Mar 16, 2011 Issues: Financial Services

Treasury Secretary Timothy Geithner on Tuesday backed efforts by U.S. lawmakers to create a new market for financing mortgages that would help wean the $10.6 trillion U.S. mortgage market from government support.

Geithner said he backed efforts to create a market for covered bonds, which are securities issued by banks and backed by pools of loans. The loans underlying covered bonds remain on the issuer's balance sheet.

That is different from the current U.S. mortgage system, where lenders sell many of the loans they make to Fannie Mae and Freddie Mac, which then repackage them as securities for investors.

"We would support legislation that would help create better conditions for a covered bond market," Geithner told the Senate Banking Committee in response to a question from Senator Charles Schumer.

Republican Representative Scott Garrett, a strong proponent of covered bonds, last week called advocates to testify to a House panel heads to push the idea. He thinks a covered bond market could lessen the role of Fannie Mae and Freddie Mac.

Schumer, a Democrat, said he was considering introducing a Senate version of Garrett's bill.

The government seized Fannie Mae and Freddie Mac in 2008 as losses on the loans they held spiraled. The government, through Fannie Mae, Freddie Mac and the Federal Housing Administration, now backs almost nine in 10 new mortgages.

In Europe, covered bonds have long been in use. But they have failed to catch on in the United States.

In a covered bond system, banks can borrow against the value of the underlying mortgages to obtain fresh capital to extend further loans. The bond investors have the right to those underlying assets in the case of a bank default.

The Federal Deposit Insurance Corporation has warned a covered bond system could put its bank deposit insurance fund at increased risk for losses because the investors would have seniority over the agency in the event of default.

Geithner said the FDIC concerns are legitimate and would have to be worked out.

"For this to work, you would be putting the taxpayer in some sense behind private investors, and that has its own consequences, but that is something we can work through and I think it can play a greater role in our system," Geithner said.

The White House and Congress are in the midst of a major policy debate on how to overhaul the finance system for buying U.S. homes, which collapsed in 2008.

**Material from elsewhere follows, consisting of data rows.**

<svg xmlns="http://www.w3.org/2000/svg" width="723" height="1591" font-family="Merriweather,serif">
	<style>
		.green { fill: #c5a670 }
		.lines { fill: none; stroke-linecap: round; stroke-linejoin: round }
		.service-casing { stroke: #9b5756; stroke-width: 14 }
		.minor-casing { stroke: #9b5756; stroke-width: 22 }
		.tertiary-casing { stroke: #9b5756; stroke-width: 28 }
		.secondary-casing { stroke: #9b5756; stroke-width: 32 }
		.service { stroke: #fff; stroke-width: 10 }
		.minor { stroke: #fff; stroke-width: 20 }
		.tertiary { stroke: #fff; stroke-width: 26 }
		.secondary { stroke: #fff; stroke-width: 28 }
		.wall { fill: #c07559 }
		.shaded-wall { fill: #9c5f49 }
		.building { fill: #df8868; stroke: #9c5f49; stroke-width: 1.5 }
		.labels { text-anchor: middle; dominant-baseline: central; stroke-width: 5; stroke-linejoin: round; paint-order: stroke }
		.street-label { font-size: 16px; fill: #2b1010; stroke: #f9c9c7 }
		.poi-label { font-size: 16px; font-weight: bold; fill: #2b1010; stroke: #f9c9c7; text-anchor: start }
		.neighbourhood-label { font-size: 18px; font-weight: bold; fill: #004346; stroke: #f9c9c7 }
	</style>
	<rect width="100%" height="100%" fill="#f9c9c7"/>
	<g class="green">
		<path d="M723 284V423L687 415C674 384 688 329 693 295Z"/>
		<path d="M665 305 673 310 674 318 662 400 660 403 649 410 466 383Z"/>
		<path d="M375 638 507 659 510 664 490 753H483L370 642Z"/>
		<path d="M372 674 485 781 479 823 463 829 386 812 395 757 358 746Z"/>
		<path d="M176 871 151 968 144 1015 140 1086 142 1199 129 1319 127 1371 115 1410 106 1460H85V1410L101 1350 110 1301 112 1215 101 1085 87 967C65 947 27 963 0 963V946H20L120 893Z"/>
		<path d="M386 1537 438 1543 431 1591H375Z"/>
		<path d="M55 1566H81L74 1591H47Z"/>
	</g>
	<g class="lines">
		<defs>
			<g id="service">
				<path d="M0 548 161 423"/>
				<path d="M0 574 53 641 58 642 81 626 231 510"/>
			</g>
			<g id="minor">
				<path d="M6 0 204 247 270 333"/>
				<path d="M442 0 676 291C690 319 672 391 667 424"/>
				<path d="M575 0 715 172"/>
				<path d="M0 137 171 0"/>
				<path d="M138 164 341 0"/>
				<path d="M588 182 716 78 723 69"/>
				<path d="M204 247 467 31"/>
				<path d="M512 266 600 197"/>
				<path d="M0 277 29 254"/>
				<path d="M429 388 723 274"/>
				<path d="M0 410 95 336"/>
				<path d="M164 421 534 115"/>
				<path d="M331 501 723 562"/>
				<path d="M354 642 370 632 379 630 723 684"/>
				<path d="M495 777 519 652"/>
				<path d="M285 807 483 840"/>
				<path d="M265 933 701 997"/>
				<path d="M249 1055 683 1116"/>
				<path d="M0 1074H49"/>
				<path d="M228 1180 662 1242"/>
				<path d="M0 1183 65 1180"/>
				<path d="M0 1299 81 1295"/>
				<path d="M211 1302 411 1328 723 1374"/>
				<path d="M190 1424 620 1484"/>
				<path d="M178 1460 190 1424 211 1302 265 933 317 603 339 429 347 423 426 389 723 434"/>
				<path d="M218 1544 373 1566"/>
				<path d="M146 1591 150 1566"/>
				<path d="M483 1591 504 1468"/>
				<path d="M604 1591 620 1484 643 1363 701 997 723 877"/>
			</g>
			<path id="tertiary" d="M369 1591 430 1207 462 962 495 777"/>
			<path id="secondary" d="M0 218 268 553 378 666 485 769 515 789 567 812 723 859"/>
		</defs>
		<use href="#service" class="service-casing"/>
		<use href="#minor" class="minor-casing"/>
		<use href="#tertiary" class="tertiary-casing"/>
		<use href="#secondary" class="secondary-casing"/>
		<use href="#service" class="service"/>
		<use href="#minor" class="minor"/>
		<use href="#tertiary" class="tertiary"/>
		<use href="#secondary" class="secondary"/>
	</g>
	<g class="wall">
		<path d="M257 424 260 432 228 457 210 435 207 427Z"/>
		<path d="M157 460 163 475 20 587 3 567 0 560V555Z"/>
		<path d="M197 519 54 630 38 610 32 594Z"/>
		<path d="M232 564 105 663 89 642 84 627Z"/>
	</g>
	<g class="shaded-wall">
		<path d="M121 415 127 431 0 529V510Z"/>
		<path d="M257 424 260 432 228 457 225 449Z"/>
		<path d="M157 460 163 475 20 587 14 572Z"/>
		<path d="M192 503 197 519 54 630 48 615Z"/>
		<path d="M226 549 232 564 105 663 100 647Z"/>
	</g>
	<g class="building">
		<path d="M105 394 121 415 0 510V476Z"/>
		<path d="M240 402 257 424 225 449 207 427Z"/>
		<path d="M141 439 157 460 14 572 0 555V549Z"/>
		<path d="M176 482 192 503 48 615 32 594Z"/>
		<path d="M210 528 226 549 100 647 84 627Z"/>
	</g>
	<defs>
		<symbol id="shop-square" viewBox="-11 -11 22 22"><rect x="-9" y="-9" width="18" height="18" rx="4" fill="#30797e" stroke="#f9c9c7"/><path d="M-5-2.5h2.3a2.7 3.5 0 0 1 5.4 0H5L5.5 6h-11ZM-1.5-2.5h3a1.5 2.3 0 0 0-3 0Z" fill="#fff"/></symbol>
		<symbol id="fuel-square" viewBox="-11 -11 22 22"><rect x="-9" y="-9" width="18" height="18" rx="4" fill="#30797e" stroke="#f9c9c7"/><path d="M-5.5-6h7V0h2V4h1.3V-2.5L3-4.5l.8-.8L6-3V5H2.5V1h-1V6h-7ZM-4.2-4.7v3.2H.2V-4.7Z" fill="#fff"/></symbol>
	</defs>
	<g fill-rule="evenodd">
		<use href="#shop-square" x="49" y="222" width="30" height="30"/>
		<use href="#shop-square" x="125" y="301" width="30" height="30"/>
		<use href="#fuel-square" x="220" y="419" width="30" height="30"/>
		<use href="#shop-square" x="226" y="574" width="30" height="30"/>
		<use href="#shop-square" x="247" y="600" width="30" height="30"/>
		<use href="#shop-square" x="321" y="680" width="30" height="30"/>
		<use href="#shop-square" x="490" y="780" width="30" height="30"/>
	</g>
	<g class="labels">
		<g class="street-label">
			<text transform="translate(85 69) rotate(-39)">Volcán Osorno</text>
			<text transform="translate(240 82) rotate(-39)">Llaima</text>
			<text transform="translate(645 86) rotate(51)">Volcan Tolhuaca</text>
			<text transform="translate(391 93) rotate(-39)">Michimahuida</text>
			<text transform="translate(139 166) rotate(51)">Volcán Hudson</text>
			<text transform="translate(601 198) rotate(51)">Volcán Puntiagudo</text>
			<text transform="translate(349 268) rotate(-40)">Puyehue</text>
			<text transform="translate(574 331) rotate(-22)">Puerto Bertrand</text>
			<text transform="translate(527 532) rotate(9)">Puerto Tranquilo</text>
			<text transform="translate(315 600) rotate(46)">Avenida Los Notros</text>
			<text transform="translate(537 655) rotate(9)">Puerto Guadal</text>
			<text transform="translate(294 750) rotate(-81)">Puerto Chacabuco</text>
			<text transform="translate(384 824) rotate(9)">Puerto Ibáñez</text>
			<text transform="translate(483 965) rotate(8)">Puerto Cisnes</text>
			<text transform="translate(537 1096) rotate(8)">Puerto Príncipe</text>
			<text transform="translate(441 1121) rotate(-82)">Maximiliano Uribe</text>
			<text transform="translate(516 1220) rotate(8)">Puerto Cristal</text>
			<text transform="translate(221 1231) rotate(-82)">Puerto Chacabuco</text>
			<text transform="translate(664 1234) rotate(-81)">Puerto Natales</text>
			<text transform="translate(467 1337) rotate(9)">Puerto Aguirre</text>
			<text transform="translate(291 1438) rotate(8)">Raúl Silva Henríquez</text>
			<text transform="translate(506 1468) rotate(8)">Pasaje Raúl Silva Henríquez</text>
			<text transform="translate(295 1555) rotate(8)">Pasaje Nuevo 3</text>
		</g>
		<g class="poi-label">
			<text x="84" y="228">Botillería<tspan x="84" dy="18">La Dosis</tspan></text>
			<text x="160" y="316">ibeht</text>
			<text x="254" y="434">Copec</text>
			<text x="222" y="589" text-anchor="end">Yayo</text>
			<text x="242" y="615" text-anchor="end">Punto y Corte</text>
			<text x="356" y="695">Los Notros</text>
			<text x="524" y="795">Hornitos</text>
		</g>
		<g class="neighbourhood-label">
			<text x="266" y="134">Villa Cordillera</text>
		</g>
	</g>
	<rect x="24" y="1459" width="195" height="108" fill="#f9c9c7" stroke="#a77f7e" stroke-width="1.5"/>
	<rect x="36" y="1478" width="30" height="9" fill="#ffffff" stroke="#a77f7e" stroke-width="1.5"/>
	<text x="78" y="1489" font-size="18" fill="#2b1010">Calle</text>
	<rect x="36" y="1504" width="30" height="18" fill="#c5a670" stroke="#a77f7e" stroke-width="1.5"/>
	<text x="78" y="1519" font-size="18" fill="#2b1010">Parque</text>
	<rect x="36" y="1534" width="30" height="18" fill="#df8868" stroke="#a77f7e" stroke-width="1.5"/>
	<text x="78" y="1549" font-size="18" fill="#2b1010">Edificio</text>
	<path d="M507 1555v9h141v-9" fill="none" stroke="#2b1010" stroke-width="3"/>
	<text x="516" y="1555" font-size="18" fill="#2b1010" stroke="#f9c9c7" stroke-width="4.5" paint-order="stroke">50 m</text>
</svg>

The Obama administration last month announced several steps to make those government-backed mortgages more expensive in a bid to lure private capital back to the mortgage market.

It also announced plans to phase-out Fannie Mae and Freddie Mac over time and presented Congress with three options for replacing them long-term.

Geithner cautioned Congress not to act too quickly because the battered housing market is still fragile, but said he would like to see changes in place within two years.

"Haste would be counterproductive -- possibly destabilizing the housing finance market or even disrupting the broader recovery," Geithner said.